**Document excerpt:**
....................

Copyright Amazon Studios 2017

From the early 19th to the early 20th century, the British Empire exemplified a spirit of adventure, devotion to duty, and confidence bordering on hubris that led to extraordinary achievements like the Oxford English Dictionary and the arrogant imposition of colonialism around the world. All of that is in this true story of Percy Fawcett, an officer in the British Army whose eight trips to South America in search of ancient ruins inspired characters in books by H. Rider Haggard and Arthur Conan-Doyle (The Lost World) (both friends of Fawcett’s) and in movies like “Raiders of the Lost Ark.” Basically, if the hero wears khakis as he slashes through the jungle, he owes something to Percy Fawcett.

Writer/director James Gray based the screenplay on the book by David Gann and the letters of Fawcett and his wife, and shaped the story to make it more accessible, turning eight trips into three and reflecting a more contemporary understanding of race and gender. That is notable in Nina Fawcett’s attempt to insist that she should accompany her husband on an expedition and in the treatment of the natives, who are portrayed with dignity and agency, and treated as such by Fawcett.

....................

**Record excerpts:**
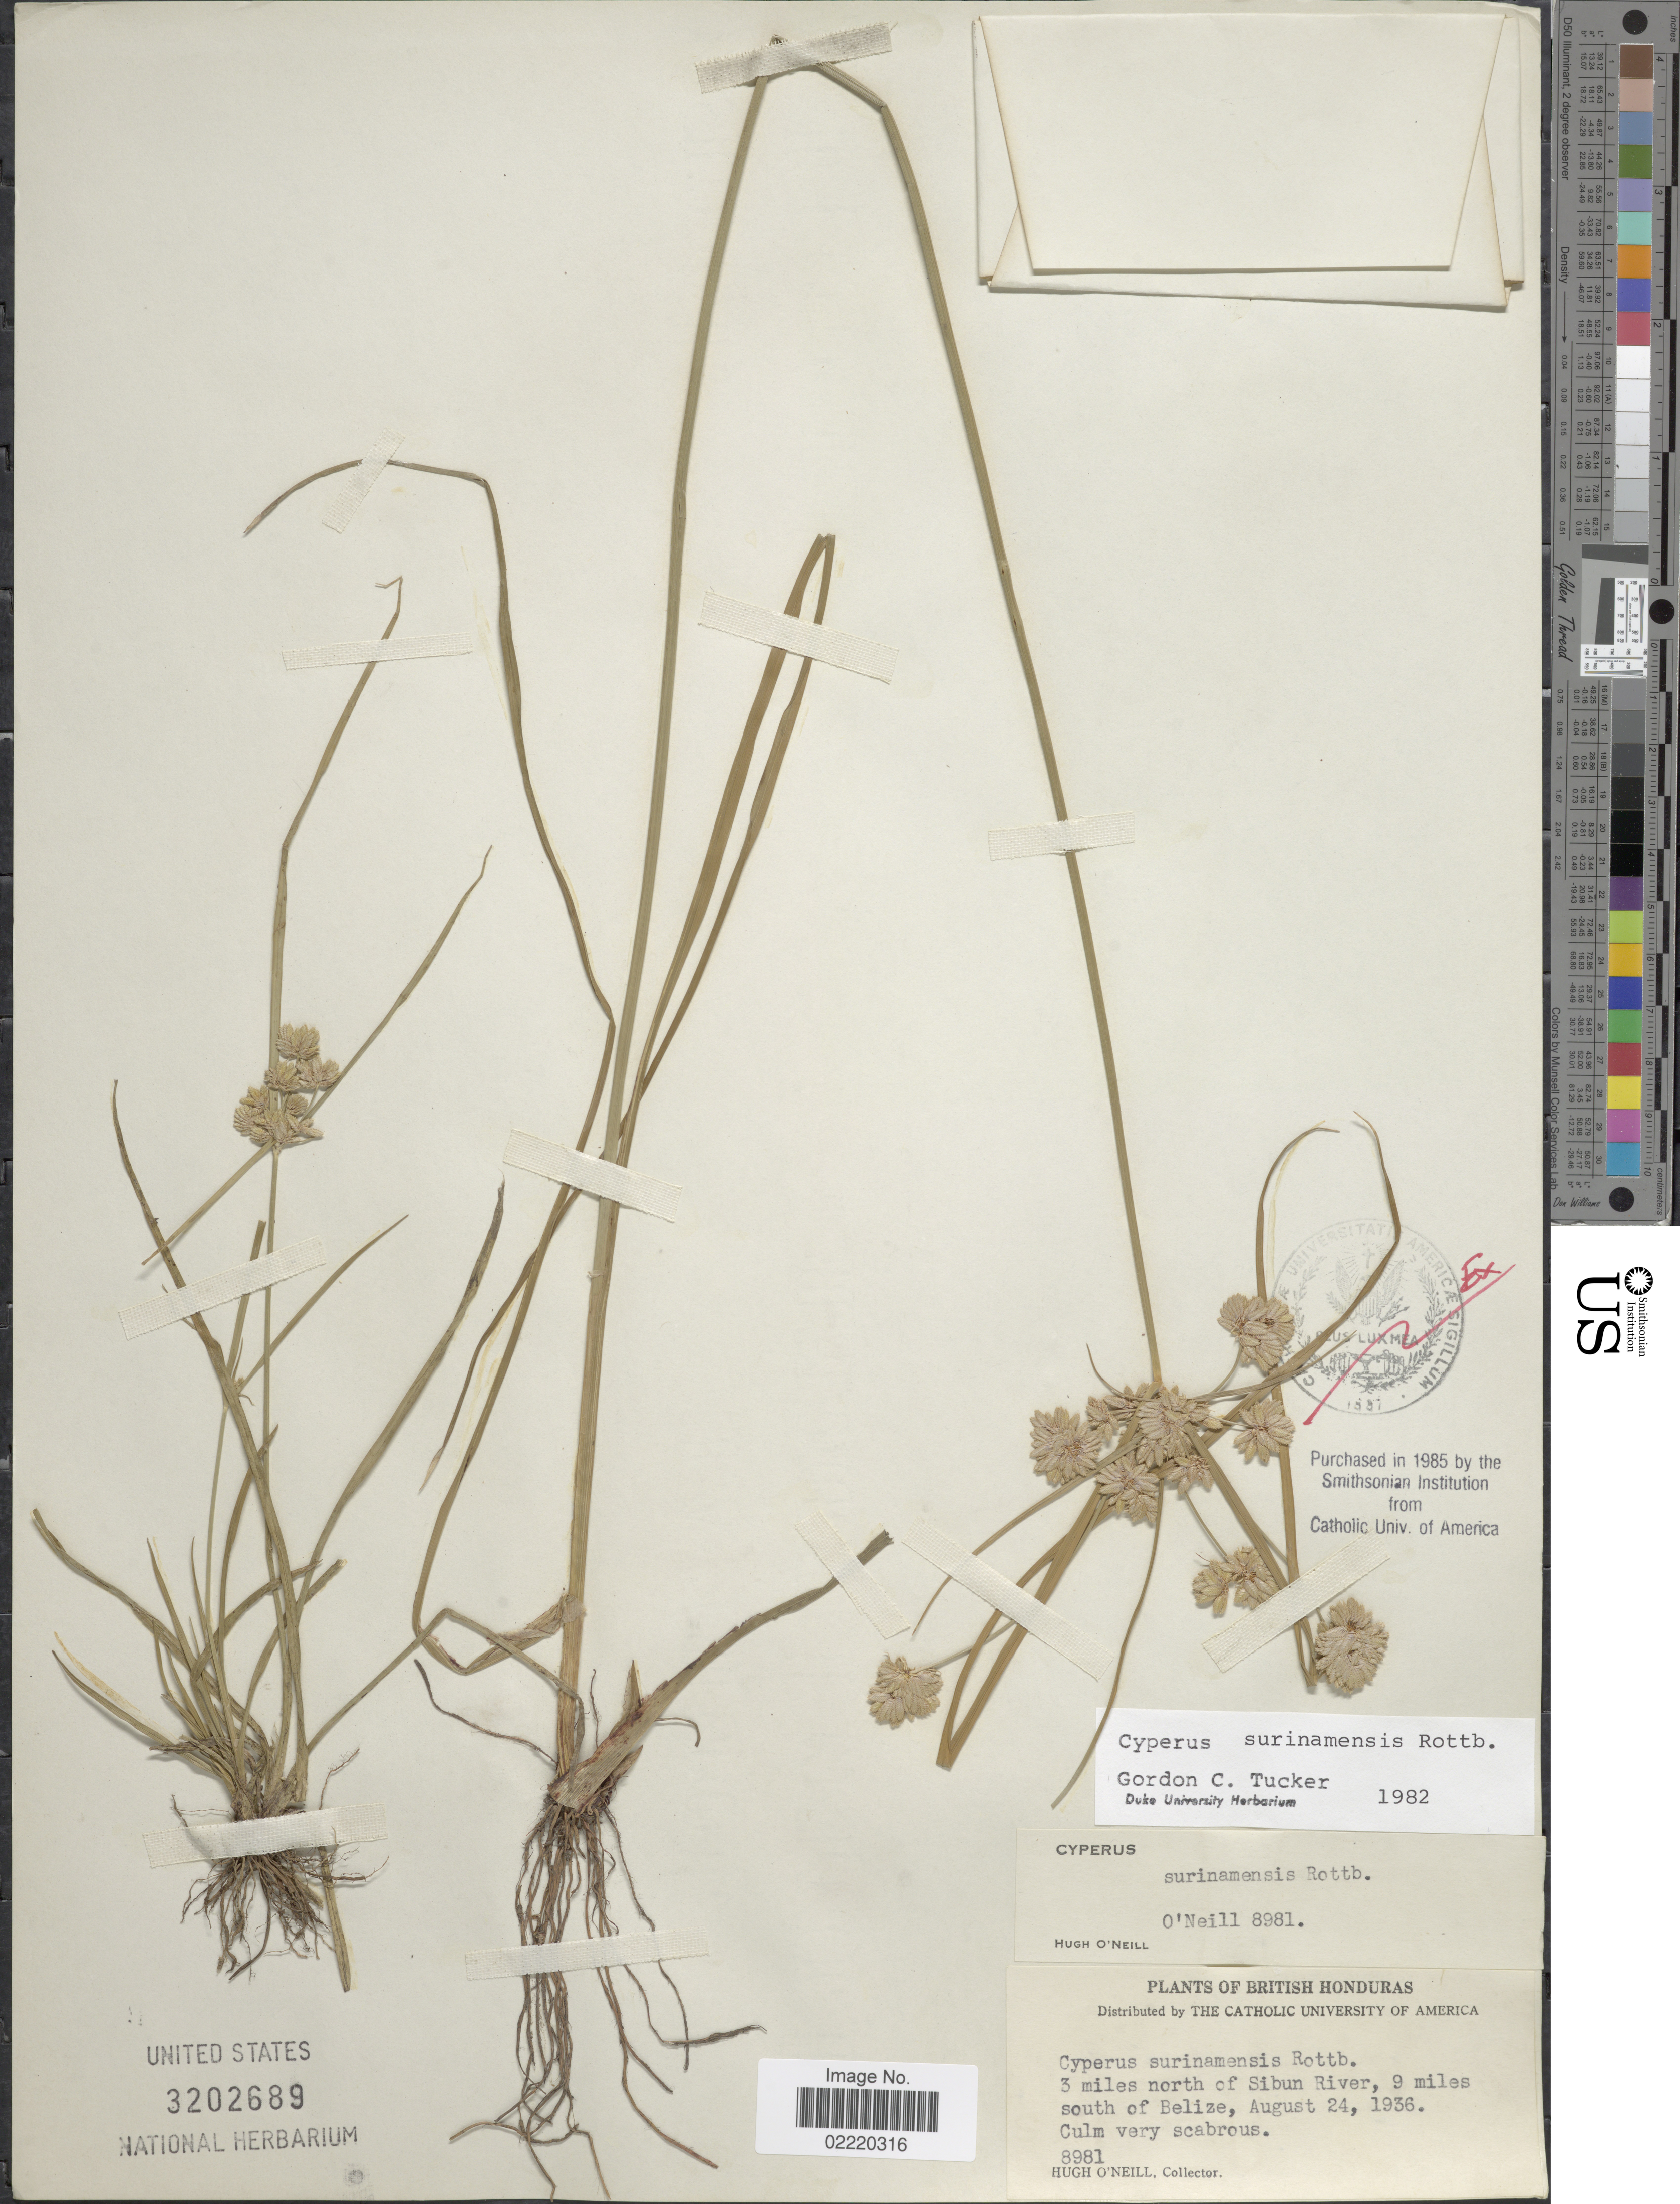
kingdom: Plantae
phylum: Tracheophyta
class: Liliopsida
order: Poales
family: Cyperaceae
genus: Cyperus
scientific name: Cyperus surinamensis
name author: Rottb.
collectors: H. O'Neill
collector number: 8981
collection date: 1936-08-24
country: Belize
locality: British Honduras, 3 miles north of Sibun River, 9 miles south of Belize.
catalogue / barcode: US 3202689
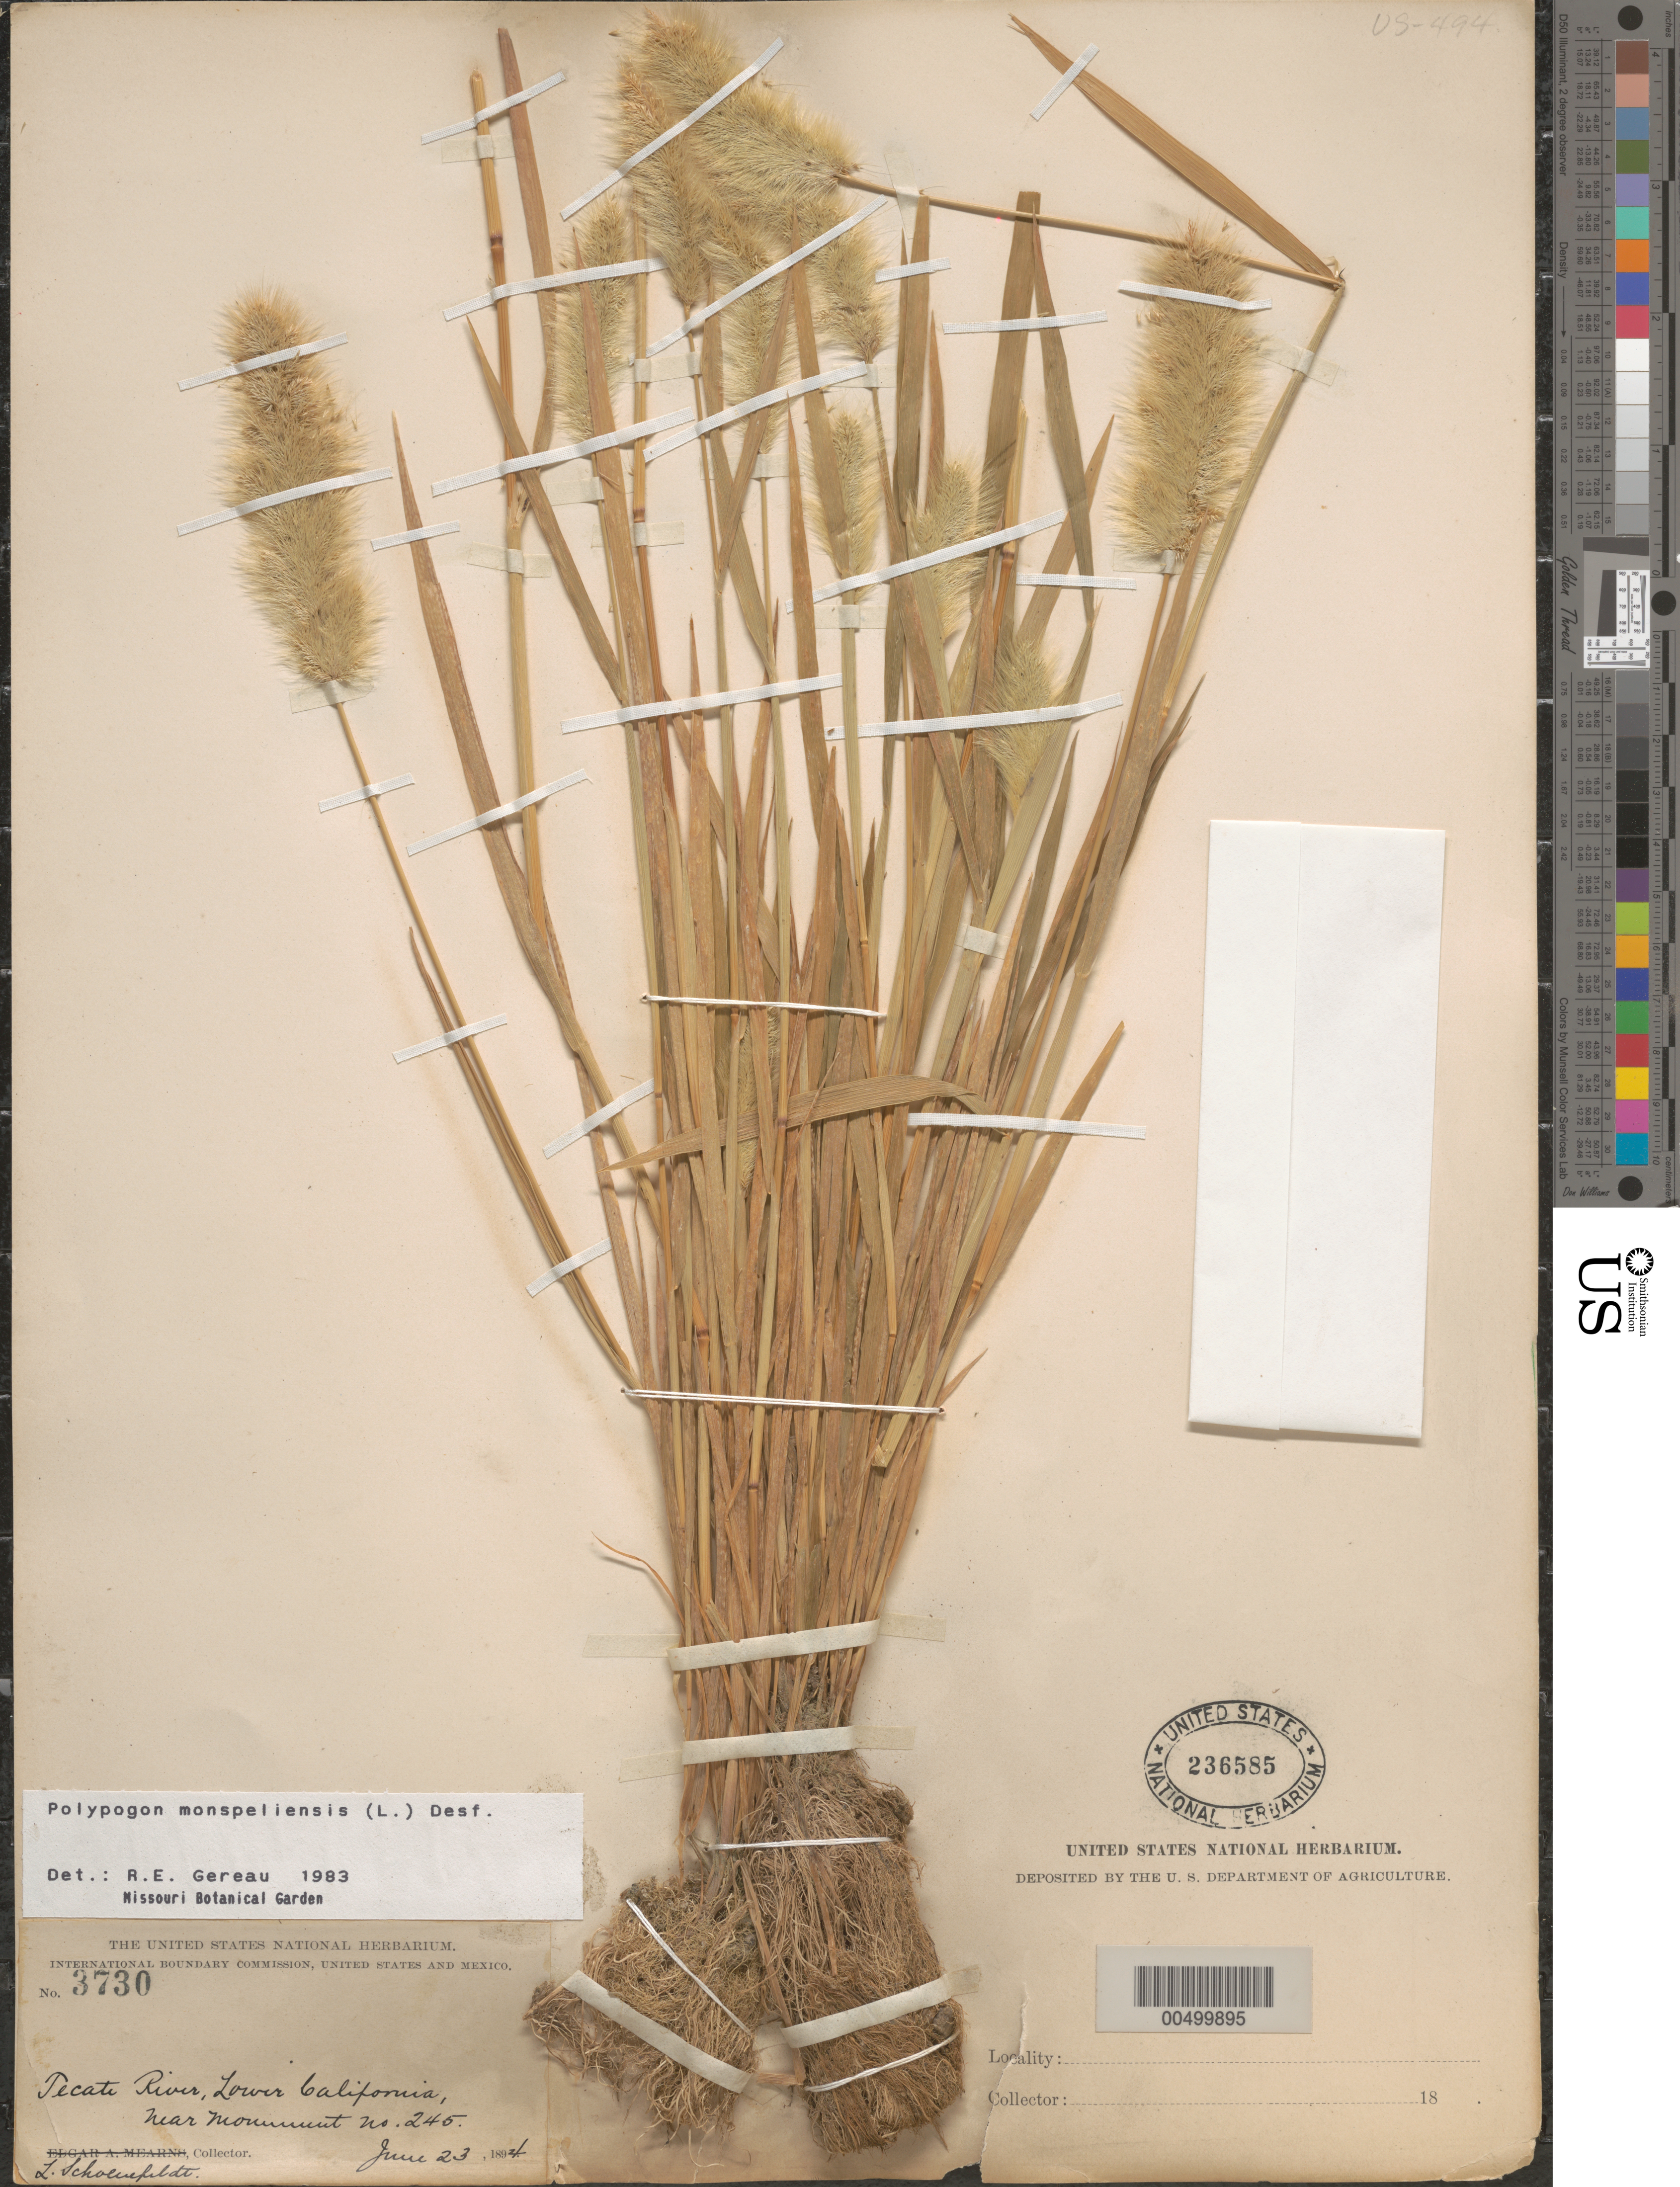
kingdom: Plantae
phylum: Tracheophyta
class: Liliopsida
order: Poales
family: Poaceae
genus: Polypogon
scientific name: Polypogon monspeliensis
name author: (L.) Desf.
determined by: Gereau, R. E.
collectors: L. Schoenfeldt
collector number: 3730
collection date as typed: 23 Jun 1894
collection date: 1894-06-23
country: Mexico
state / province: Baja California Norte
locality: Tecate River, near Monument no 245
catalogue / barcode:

....................

**Exercise instructions:**
1. Do these statements agree with the Percy Fawcett passage? Answer yes or no for each and quote the deciding words. (a) Fawcett made eight trips to South America. (b) The screenplay keeps all of Fawcett's trips as separate journeys. (c) Fawcett served as an officer in the British Navy.
2. Please render the rows as a numbered list, from the start of the rows to the line with "collection date: 1894-06-23", with both ends included, blank lines skipped, and the pictures left out.
The Percy Fawcett passage and the rows have nothing to do with each other.

**Outputs for the tasks:**
1.
(a) Yes: "whose eight trips to South America in search of ancient ruins"
(b) No: "turning eight trips into three"
(c) No: "an officer in the British Army"

2.
1. kingdom: Plantae
2. phylum: Tracheophyta
3. class: Liliopsida
4. order: Poales
5. family: Cyperaceae
6. genus: Cyperus
7. scientific name: Cyperus surinamensis
8. name author: Rottb.
9. collectors: H. O'Neill
10. collector number: 8981
11. collection date: 1936-08-24
12. country: Belize
13. locality: British Honduras, 3 miles north of Sibun River, 9 miles south of Belize.
14. catalogue / barcode: US 3202689
15. kingdom: Plantae
16. phylum: Tracheophyta
17. class: Liliopsida
18. order: Poales
19. family: Poaceae
20. genus: Polypogon
21. scientific name: Polypogon monspeliensis
22. name author: (L.) Desf.
23. determined by: Gereau, R. E.
24. collectors: L. Schoenfeldt
25. collector number: 3730
26. collection date as typed: 23 Jun 1894
27. collection date: 1894-06-23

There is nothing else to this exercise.